Big alternating in/out fluxes along sloped water table boundary
I am using iTOUGH2-ECO2N to investigate upwelling of CO2-laden brine into a shallow aquifer system, but I am having a problem with the initialization of the flow model and would appreciate some help figuring out how to solve it. I am using a 2-D grid, with two layers representing two aquifers that are flat for a while before sloping upward toward the ground surface.
To set the top boundary as a sloped water table (constrained by previously estimated head distributions in the aquifers), I replaced the nodes above the water table elevation with a single water-saturated element that I set to have a large volume, a small nodal distance, and an atmospheric pressure. The left boundary was likewise set to a constant hydrostatic pressure distribution via large-volume, small-distance water-saturated nodes. The other two boundaries were no-flow, as justified by the local geology.
When I run this simulation for a long period of time, I get a pressure distribution that makes sense, and a head distribution (calculated as pressure minus elevation-times-specific-weight-of-water) that also makes sense, given that I'm trying to establish flow from left to right by implementing the sloped water table at the top. These pressure and head distributions are shown in Figures 1 and 2 attached.
However, in order to maintain the pressure conditions that I prescribed, the code calculates significant alternating fluxes into and out of the top boundary, as is shown in Figure 3. While the net water flow rate out of this boundary matches with the total inflow from the left boundary (shown in Figure 4), the alternating fluxes at the top have significant unwanted effects on transport within the system. This is exemplified by the very "jagged" salt plume that forms when I introduce salt and water sources along part of the bottom of the domain, as shown in Figure 5.
The fluxes seem to be related to the head drops that occur at each "stair step" along the sloped top boundary, so I refined the mesh to make these stair steps half their original size, but still got significant alternating fluxes (up to ~25 g/s, as opposed to a maximum of ~30 g/s in the first simulation).
Any help solving this problem would be greatly appreciated!
Thank you in advance,
I'm going to ask a couple of questions that likely won't get to the root of your issue, but I thought it could be a start, so please bear with me. : )
1. As a minor edit, have you considered using dummy elements on the left and upper boundary, instead of using large volumes? This would be an unlikely source of your problems unless you didn't set the volumes of the boundaries large enough.
2. Other than pressure, how are the remaining primary variables set for the left boundary?
3. How are the initial conditions set for the rest of the domain?
I can't promise I'll get to the bottom of your problem, but maybe if we put our heads together we can figure something out. : )
Thanks for your suggestions. Here are my responses:
- Yes, I tried dummy elements and didn't see any change. The 1e50 volume seems to be sufficient to keep the conditions steady.

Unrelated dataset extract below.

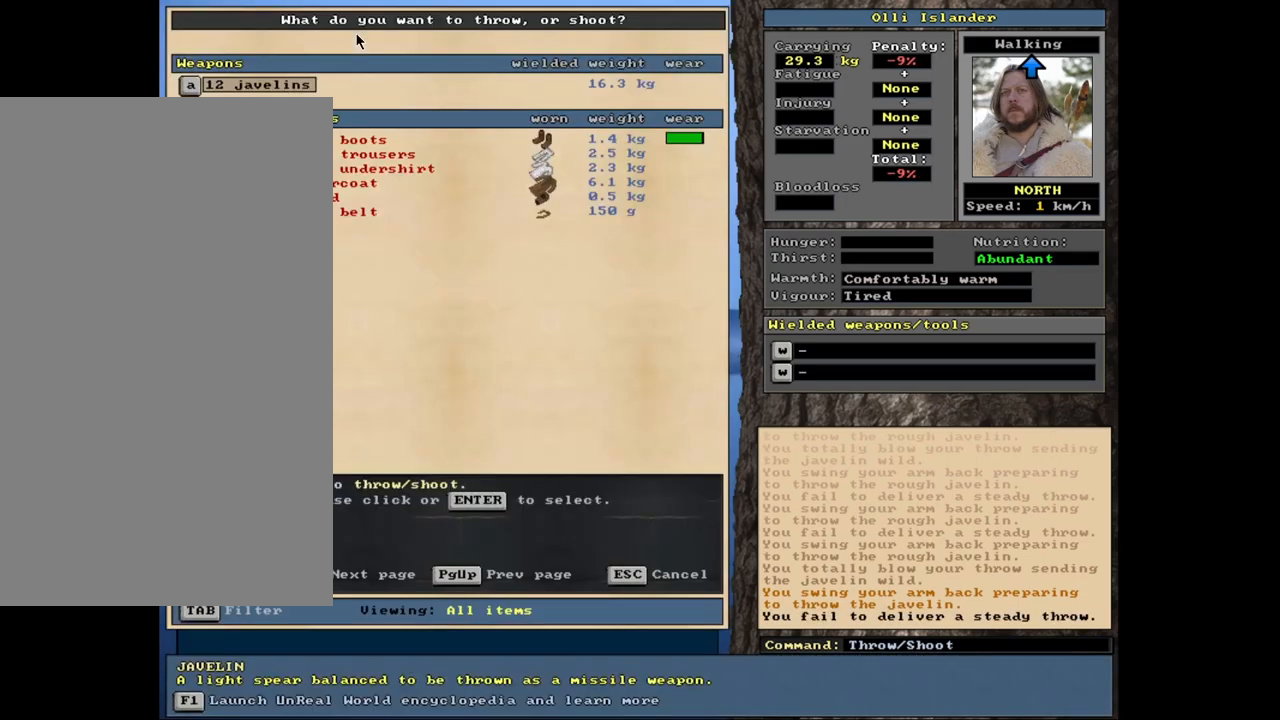
{"keys": [], "mouse": [], "events": [[17, "t", "up"]]}
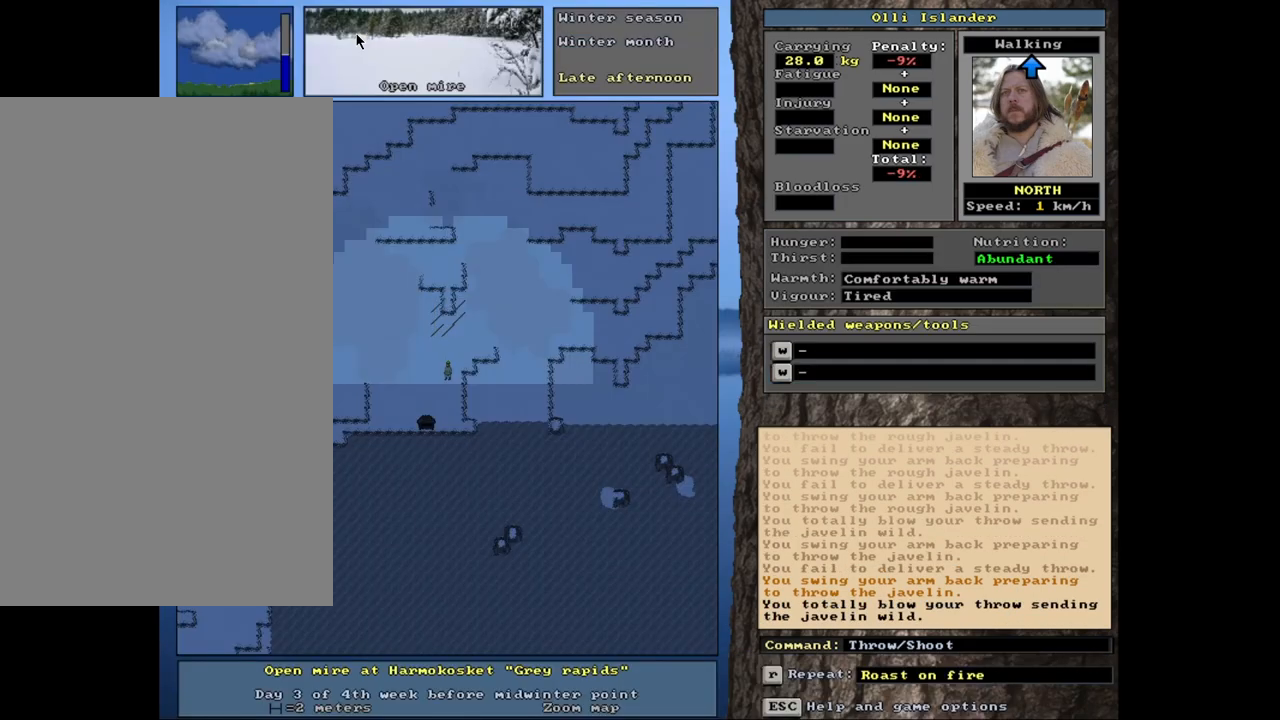
{"keys": [], "mouse": [], "events": [[100, "t", "down"], [233, "t", "up"]]}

- On both the top and left boundaries, water saturation is 1 and the salt concentration is set to a constant background value. Temperature is constant throughout the model. I also tried a truly "atmospheric" condition on the top boundary by setting a high gas saturation that would lead to high relative permeability for the gas phase and low relative permeability for the liquid phase, but this caused problems when CO2 started coming into the domain from the top.
- The initial conditions within the domain were much like the boundary conditions; that is, water saturation was set to 1 and salt concentration was set to the constant background value. Pressure inside the domain was given a global initial value of atmospheric, and then I ran TOUGH for a long time to let the pressure distribute according to the boundary conditions, which resulted in the pattern you see in Figure 1.
I appreciate your willingness to help, but I decided to change my approach to avoid the problem I was having. Instead of incorporating the sloped water table boundary, I cut off the domain at the lowest elevation of the boundary, and incorporated constant pressures in large-volume boundary nodes all along the top of the domain. This prevented me from having the "convex" shape of the water table, and from observing what happens above the elevation where I cut off the model, but I'm mostly concerned with the bottom part and the top-right corner anyway.
Please let me know if you think of anything else that's likely to solve the issue in my original model, otherwise I will continue working with the new version.
Thank you very much again for your time,